#### Text block
Watch out for Chilean filmmaker Sebastian Celio, who has had an untarnished streak to date. He is beloved by arthouse movie fans and his A FANTASTIC WOMAN nabbed the Best Foreign Film Oscar last year. It won’t be long before he becomes a household name, perhaps no sooner than the release in 2019 of GLORIA BELL, the English language remake of his GLORIA. But look no further for evidence of the magic of his craft than the woefully underappreciated DISOBEDIENCE. A woman (Rachel Weisz) returns to her orthodox Jewish London community upon news of the death of her father, the rabbi. Her return triggers a disruption within the insular world, not the least because of her renewed friendship with the wife (Rachel McAdams) of the expected new rabbi. Smart, brave, questioning and ultimately empathetic the film ponders on the impact of warring with tradition.

 

  1. IF BEALE STREET COULD TALK

If films could create their own language. If the experience of the lesser other in society can be rendered on screen. If the social issues of fifty years ago remain woefully relevant even now. If the colors and visual composition in a movie can take your breath away. If a decades old James Baldwin work can breathe and be breathy on celluloid. If the ache, and the burning seething heat of new love can be conjured up. Then one gets a film so perfectly composed, acted and brought to its inevitably artful end. Then we would get IF BEALE STREET COULD TALK.

#### Dataset rows

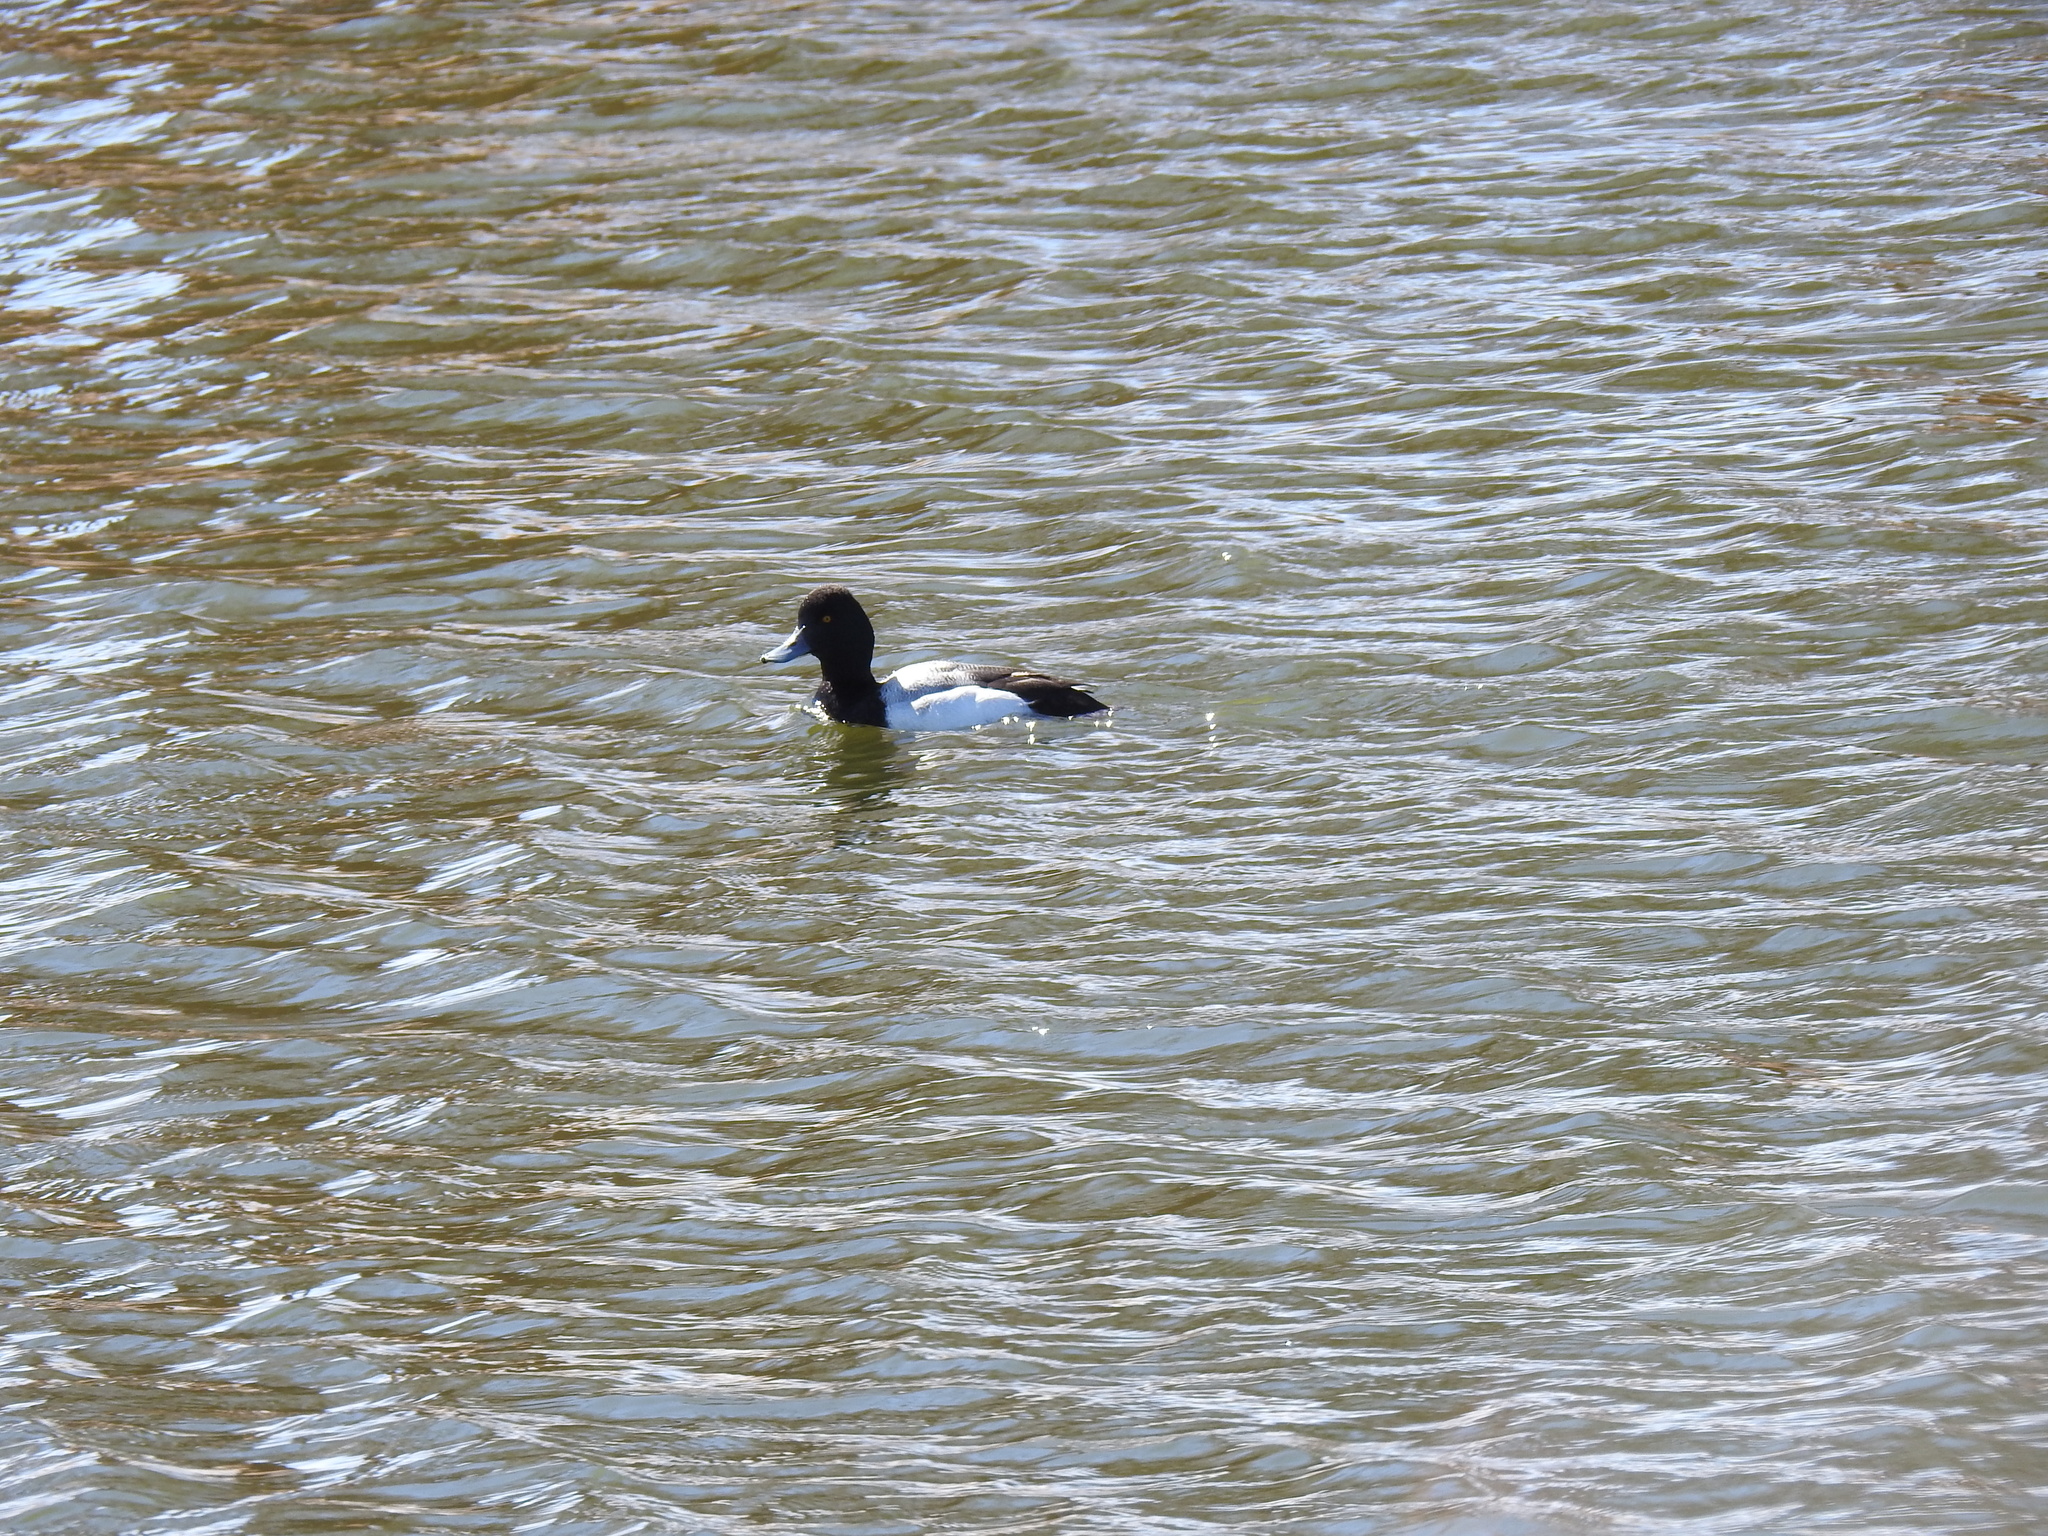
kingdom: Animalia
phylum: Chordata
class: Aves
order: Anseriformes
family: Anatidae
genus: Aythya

--

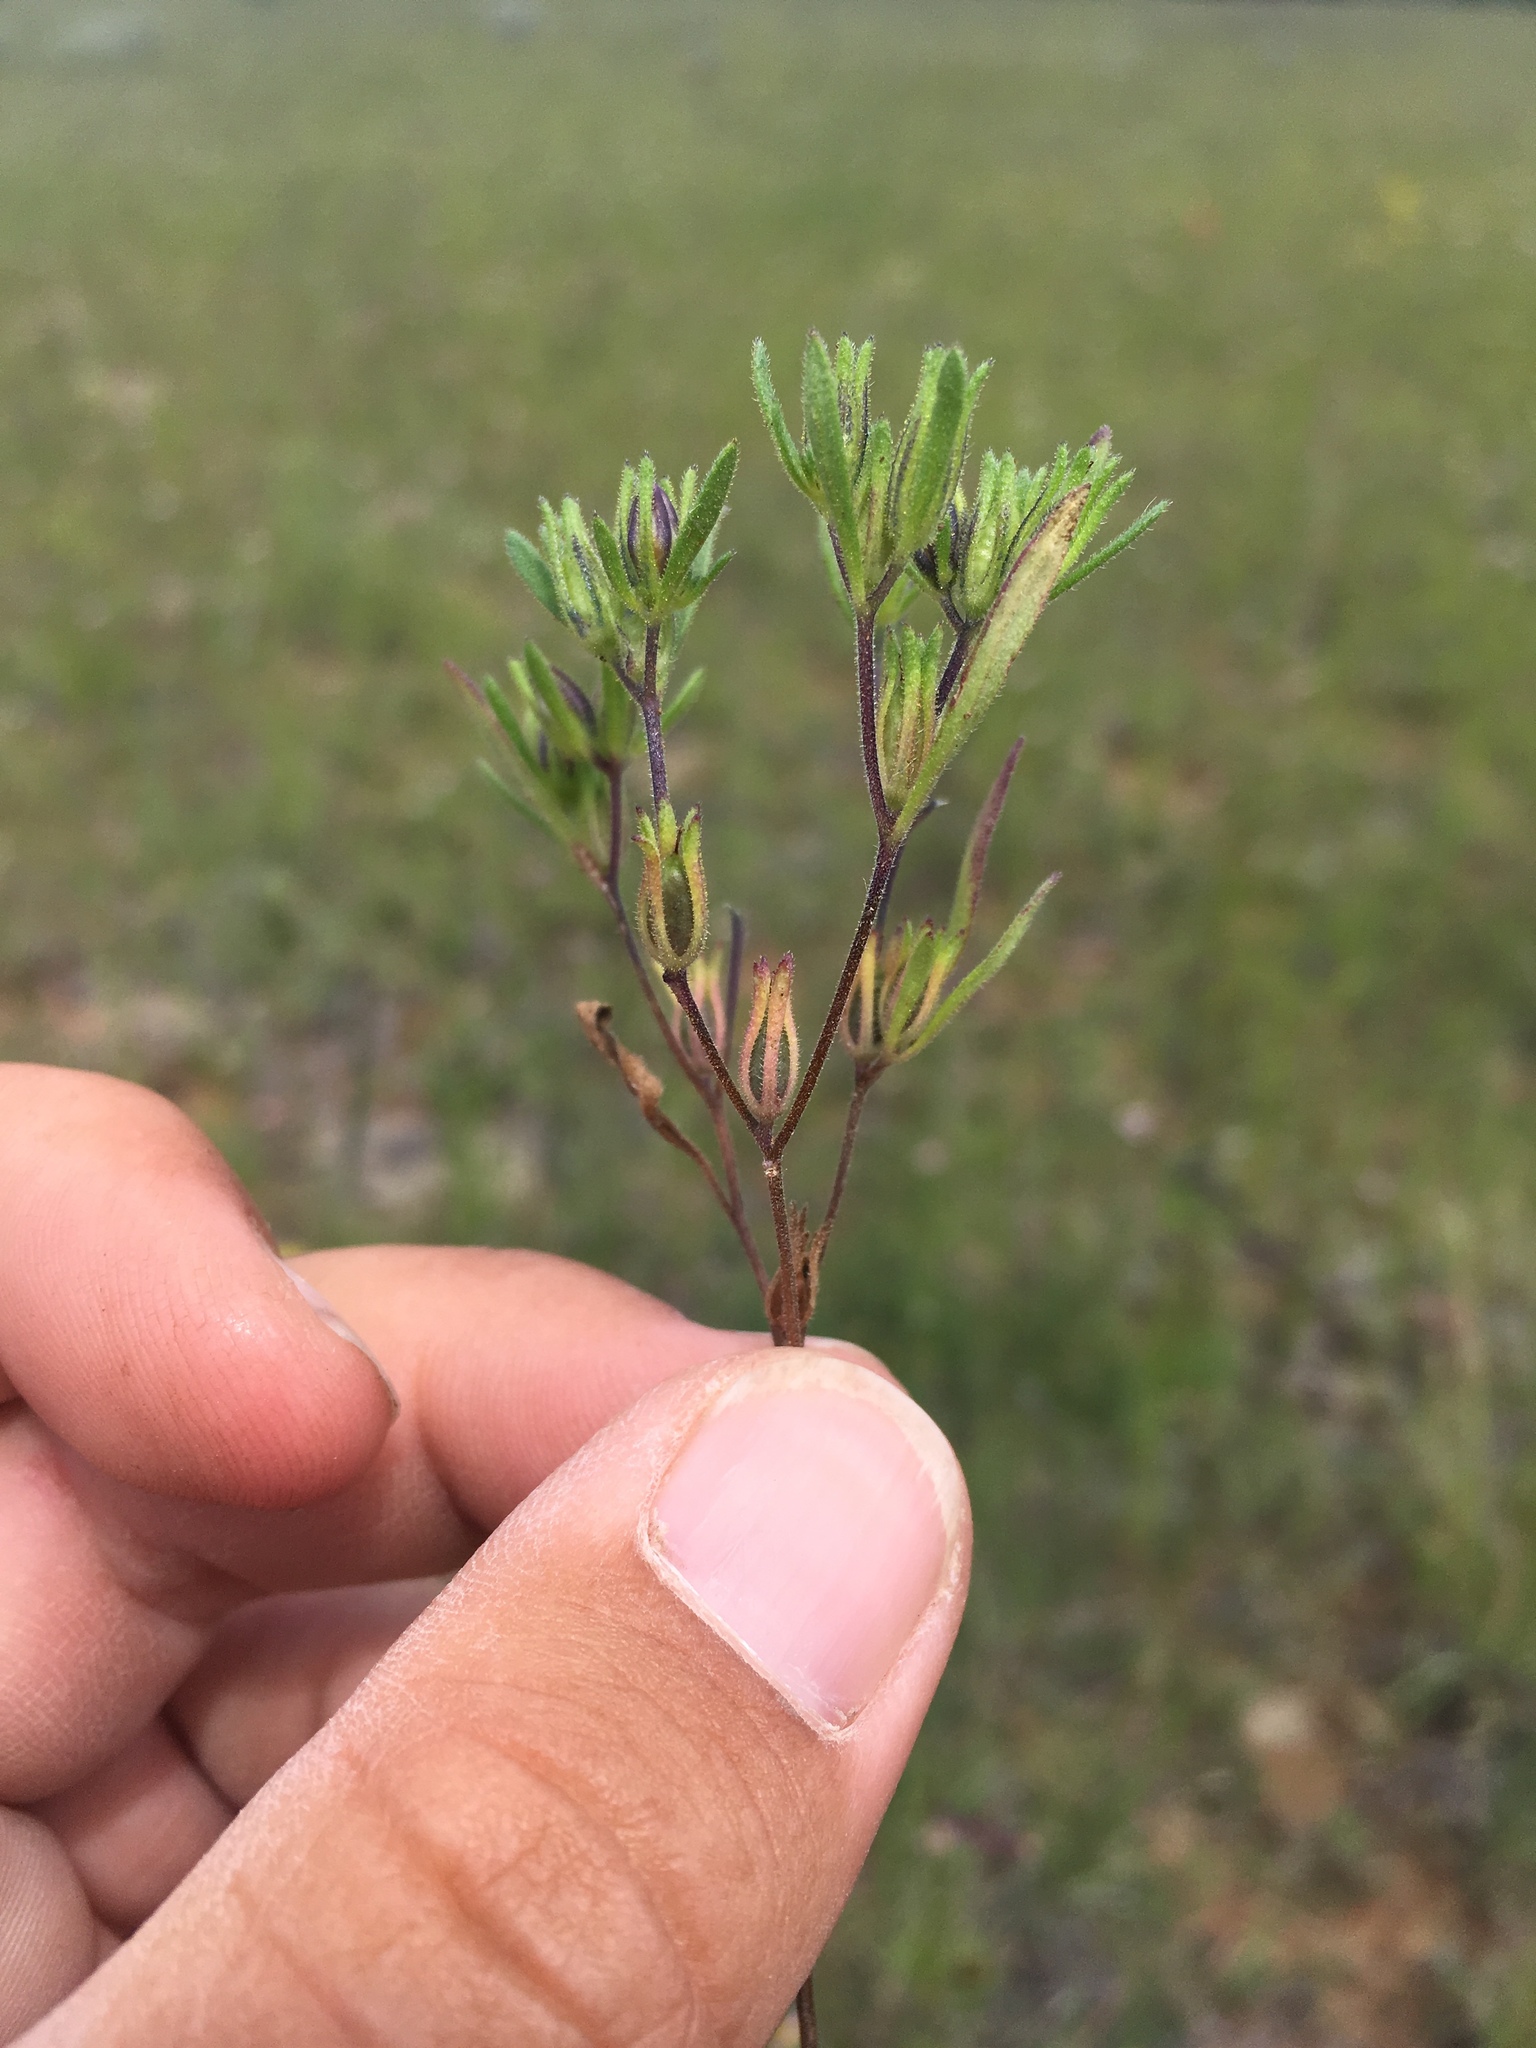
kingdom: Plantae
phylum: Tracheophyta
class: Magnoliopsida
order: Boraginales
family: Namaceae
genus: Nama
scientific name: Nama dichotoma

--

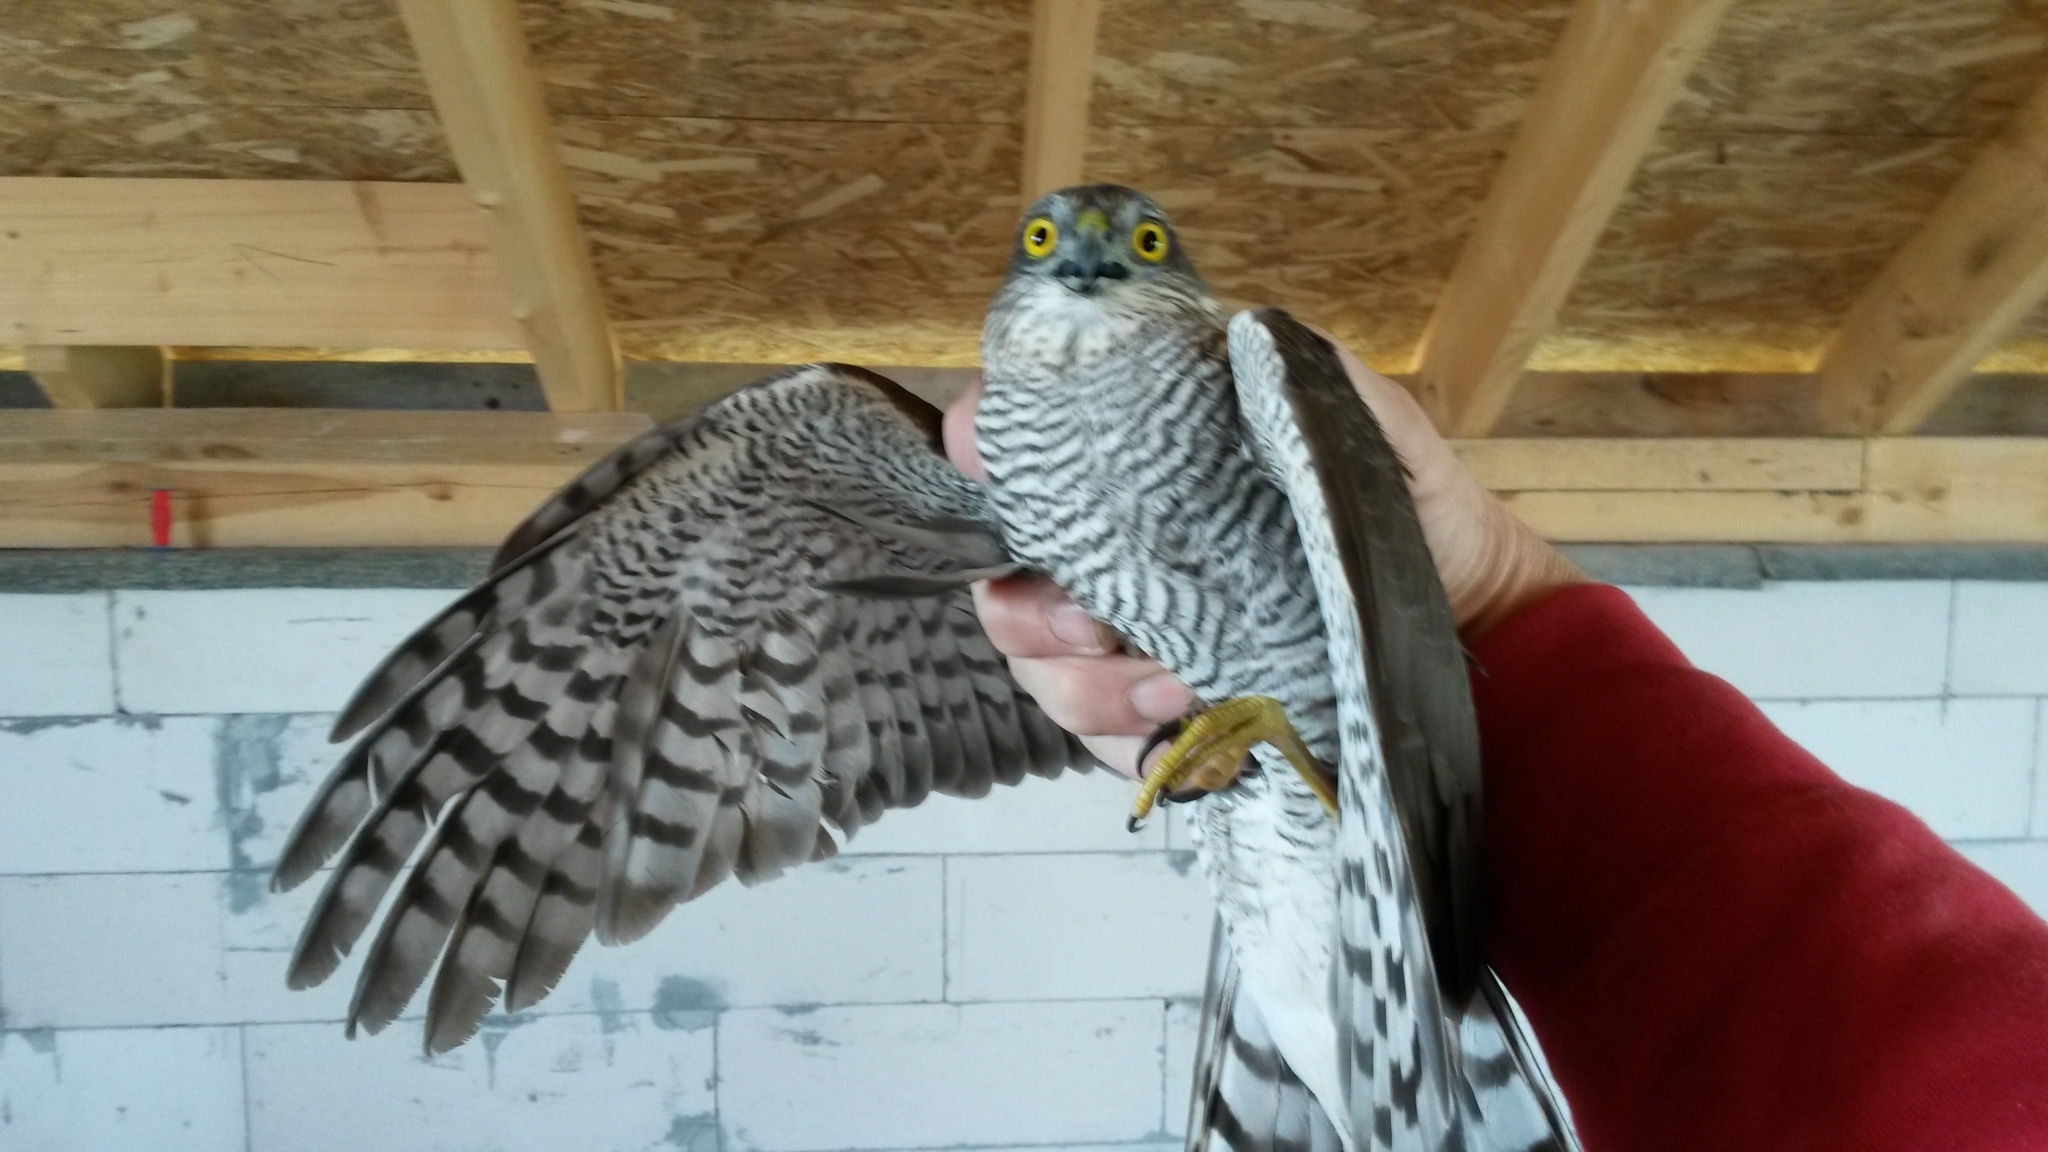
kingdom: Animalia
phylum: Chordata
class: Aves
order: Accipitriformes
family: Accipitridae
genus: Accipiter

#### Problem
From the film review, repeat word for word the passage that begins with the words containing "1. IF BEALE" and ends with "STREET COULD TALK.".

#### Correct answer
1. IF BEALE STREET COULD TALK

If films could create their own language. If the experience of the lesser other in society can be rendered on screen. If the social issues of fifty years ago remain woefully relevant even now. If the colors and visual composition in a movie can take your breath away. If a decades old James Baldwin work can breathe and be breathy on celluloid. If the ache, and the burning seething heat of new love can be conjured up. Then one gets a film so perfectly composed, acted and brought to its inevitably artful end. Then we would get IF BEALE STREET COULD TALK.